The Liouville equation and atmospheric predictability

Abstract

Introduction and motivation It is widely recognised that weather forecasts made with dynamical models of the atmosphere are inherently uncertain. Such uncertainty of forecasts produced with numerical weather prediction (NWP) models arises primarily from two sources: from imperfect knowledge of the initial model conditions and from imperfections in the model formulation itself. The recognition of the potential importance of accurate initial model conditions and an accurate model formulation dates back to times even prior to operational NWP (Bjerknes, 1904; Thompson, 1957). In the context of NWP, the importance of these error sources in degrading the quality of forecasts was demonstrated to arise because errors introduced in atmospheric models are, in general, growing (Lorenz, 1982, 1963, 1993, this volume), which at the same time implies that the predictability of the atmosphere is subject to limitations (Errico et al ., 2002).

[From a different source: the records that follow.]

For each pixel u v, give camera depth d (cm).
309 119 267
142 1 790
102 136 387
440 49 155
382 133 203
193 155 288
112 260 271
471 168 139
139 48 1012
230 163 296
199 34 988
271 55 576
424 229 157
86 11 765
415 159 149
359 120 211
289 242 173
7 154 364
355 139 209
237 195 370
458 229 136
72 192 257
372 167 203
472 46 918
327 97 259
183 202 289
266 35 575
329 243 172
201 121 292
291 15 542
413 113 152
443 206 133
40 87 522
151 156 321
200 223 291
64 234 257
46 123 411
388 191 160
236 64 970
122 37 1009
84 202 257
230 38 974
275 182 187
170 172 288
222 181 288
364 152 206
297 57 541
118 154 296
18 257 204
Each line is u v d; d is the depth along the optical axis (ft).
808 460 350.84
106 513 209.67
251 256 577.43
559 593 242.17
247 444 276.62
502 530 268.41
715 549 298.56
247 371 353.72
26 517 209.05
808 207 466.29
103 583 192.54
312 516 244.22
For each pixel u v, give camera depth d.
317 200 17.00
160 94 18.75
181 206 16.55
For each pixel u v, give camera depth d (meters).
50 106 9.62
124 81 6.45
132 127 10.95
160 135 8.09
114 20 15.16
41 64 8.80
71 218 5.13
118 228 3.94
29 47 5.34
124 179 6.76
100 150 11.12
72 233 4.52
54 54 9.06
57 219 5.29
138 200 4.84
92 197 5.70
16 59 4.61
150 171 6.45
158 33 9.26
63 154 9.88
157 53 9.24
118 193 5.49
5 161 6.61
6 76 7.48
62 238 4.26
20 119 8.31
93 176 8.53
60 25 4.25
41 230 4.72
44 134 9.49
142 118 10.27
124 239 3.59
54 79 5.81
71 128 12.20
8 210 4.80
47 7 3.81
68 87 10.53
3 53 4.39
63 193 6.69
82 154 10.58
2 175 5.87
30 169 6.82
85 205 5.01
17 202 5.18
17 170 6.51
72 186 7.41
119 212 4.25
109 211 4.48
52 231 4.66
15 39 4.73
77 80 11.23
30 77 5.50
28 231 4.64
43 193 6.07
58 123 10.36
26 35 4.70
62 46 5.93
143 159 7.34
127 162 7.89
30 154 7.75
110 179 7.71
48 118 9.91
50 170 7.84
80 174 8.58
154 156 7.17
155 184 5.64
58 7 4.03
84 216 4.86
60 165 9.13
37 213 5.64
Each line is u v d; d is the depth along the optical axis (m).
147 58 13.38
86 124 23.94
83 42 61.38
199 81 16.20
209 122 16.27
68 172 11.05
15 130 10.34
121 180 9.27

An example of the amplification of small errors in the initial conditions, or, equivalently, the divergence of initially nearby trajectories is given in Figure 4.1, for the system discussed by Lorenz (1984). The uncertainty introduced into forecasts through uncertain initial model conditions, and uncertainties in model formulations, has been the subject of numerous studies carried out in parallel with the continuous development of NWP models (e.g. Leith, 1974; Epstein, 1969; Palmer, 2000, this volume, Buizza, this volume).